Data provided:

============

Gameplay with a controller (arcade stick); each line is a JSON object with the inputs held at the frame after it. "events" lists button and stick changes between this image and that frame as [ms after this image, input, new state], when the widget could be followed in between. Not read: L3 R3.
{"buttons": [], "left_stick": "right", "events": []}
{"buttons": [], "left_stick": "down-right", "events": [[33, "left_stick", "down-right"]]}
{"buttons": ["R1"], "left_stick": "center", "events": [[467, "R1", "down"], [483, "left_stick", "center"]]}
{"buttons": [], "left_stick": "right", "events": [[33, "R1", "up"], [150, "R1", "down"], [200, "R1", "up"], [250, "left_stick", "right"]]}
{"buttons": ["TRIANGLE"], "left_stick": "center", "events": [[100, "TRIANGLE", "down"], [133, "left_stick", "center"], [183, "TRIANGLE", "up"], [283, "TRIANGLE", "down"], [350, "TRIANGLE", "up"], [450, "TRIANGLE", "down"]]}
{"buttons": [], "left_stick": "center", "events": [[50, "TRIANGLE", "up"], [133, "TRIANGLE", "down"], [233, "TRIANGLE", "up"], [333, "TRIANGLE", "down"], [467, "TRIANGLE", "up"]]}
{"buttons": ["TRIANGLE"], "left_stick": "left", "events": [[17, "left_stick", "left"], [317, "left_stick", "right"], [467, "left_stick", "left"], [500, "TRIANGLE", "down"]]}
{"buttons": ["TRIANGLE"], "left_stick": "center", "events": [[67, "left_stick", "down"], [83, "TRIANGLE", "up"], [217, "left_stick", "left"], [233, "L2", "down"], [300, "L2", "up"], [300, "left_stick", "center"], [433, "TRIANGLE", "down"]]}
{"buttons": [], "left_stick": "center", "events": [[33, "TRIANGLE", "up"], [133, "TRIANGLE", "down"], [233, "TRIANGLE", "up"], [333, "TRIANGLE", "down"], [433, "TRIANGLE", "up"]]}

============

What you should do: Go line by line through the data above and report each one that holds the string "right".

Written response:
{"buttons": [], "left_stick": "right", "events": []}
{"buttons": [], "left_stick": "down-right", "events": [[33, "left_stick", "down-right"]]}
{"buttons": [], "left_stick": "right", "events": [[33, "R1", "up"], [150, "R1", "down"], [200, "R1", "up"], [250, "left_stick", "right"]]}
{"buttons": ["TRIANGLE"], "left_stick": "left", "events": [[17, "left_stick", "left"], [317, "left_stick", "right"], [467, "left_stick", "left"], [500, "TRIANGLE", "down"]]}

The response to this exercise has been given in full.